É interessante que, recentemente, participei de uma palestra com um linguista especializado em plágio e ele discutia a possibilidade estatística de alguém dentro do mesmo universo cultural (socioleto) construir uma frase de mais de 10 palavras na mesma seqüência exatamente igual. É praticamente inexistente, a menos que exista a cópia. Isso porque cada indivíduo tem um vocabulário próprio e uma maneira pessoal de organizar suas idéias. Esse vocabulário é chamado idioleto. Idioletos são extremamente particulares e constituem um universo de termos utilizados por cada indivíduo, a partir de suas leituras, conhecimentos, estudos e convivências. Cada indivíduo tem seu próprio idioleto. Por isso, a chance de dois indivíduos construirem frases (e parágrafos) inteiramente iguais é minúscula.

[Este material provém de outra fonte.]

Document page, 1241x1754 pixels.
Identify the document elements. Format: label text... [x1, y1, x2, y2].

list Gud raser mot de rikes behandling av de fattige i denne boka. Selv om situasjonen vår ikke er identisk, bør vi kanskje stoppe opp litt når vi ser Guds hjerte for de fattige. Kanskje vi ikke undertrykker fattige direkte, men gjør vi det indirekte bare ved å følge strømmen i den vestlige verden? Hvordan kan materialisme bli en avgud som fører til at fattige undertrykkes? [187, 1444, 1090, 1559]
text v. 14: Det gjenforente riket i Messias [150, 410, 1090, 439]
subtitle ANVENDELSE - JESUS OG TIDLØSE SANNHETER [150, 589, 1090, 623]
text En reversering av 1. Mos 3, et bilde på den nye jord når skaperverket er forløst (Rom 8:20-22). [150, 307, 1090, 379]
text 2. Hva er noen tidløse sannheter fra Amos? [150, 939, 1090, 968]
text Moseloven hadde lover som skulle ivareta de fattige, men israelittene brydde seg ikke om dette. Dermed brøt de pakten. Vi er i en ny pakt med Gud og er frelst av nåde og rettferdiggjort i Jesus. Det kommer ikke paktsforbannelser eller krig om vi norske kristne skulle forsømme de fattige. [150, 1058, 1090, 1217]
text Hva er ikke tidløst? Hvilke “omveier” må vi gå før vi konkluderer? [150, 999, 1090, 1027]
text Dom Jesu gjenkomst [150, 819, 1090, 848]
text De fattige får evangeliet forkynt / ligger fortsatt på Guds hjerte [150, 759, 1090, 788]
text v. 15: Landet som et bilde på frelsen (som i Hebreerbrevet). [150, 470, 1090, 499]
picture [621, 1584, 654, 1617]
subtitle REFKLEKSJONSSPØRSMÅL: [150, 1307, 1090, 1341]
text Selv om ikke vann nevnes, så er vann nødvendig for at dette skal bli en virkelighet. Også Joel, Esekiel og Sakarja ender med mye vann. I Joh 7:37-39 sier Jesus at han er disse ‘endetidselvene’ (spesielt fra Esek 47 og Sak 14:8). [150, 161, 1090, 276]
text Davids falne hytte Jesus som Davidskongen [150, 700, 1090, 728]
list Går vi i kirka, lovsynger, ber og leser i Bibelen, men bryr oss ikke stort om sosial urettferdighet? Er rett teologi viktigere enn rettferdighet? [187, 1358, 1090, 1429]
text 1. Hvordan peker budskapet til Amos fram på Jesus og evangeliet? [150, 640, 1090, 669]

Na IR, no workshop de publicações, a discussão sobre o plágio foi bastante ampla e veemente. As revistas têm posicionamentos bastante radicais quanto a isso, coisa considerada inadmissível. Eu acho que é preciso começar a discutir isso nos bancos acadêmicos brasileiros, ao invés de "varrer a sujeira para baixo do tapete", como muitas vezes fazemos. É preciso discutir políticas de orientação, detecção e até mesmo, de punicação para a cópia. É preciso debater sobre o que fazer quando algum artigo publicado em alguma revista é denunciado como cópia. É preciso discutir políticas de publicação com maior seriedade. E é preciso, sobretudo a conscientização: Fonte é uma coisa. Cópia é outra.